Despite the financial challenges and market limitations, Jonathan Weiner, professor in the department of health policy and management at Johns Hopkins Bloomberg School of Public Health and director of the year-old Johns Hopkins Center for Population Health IT, said clinical data analytics is the future, and it’s going to mean big things for patient care.

"Those of us in public health believe that the true way to add value in medical care is to think about the well-being of the entire population," said Weiner, in a fall 2012 interview with Healthcare Finance News' sister publication, Healthcare IT News, discussing Johns Hopkins’ new population health center.

And although value can be extracted from both clinical and claims data, it’s not as simple and straightforward as one might think, said Weiner.

“It's easier said than done to take quality measures out of an electronic medical record because no two records are alike, and no two doctors or nurses use it in the same way,” he explained. “(Claims data) may not be perfect, but they're the source for diagnostics and pharmaceutical information in the U.S. right now; it's not the EMR.”

But that’s slated to change, as the Chilmark report finds. As providers increasingly seek to manage patient populations, this claims-based legacy will serve as a starting point to analyzing clinical-rich data from clinically-housed sources.
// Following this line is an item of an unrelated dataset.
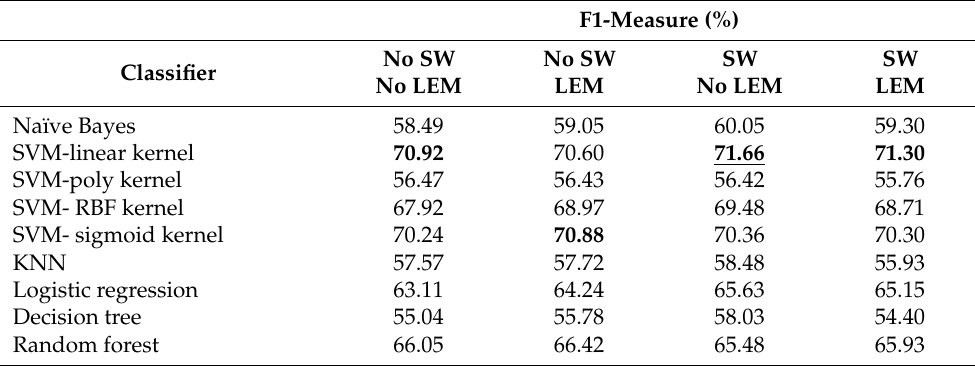
Table 8. Effect of bilingual preprocessing using stop-word removal (SW) and lemmatizing (LEM) for the case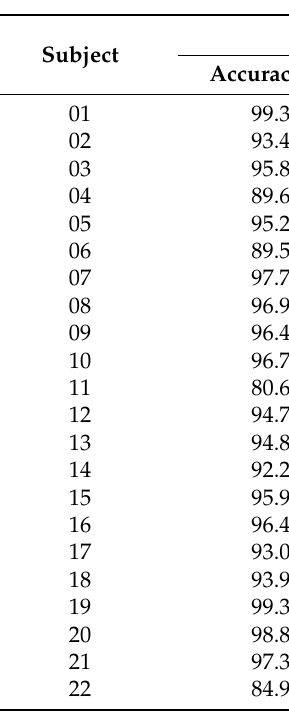
Table 2. Subject-dependent average classification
Ultimately, despite projected growth for clinical data analytics, the market has proved itself challenging and altogether complex. Long-term growth will really be contingent on how much hospitals and health systems have in their pockets. If declining reimbursements, bad debt, federal cuts and declines in inpatient volumes continue, investment in those types of solutions is really going to be limited, said Sharma. “It’s going to depend on how profitable the hospitals are going to remain after payment reform.”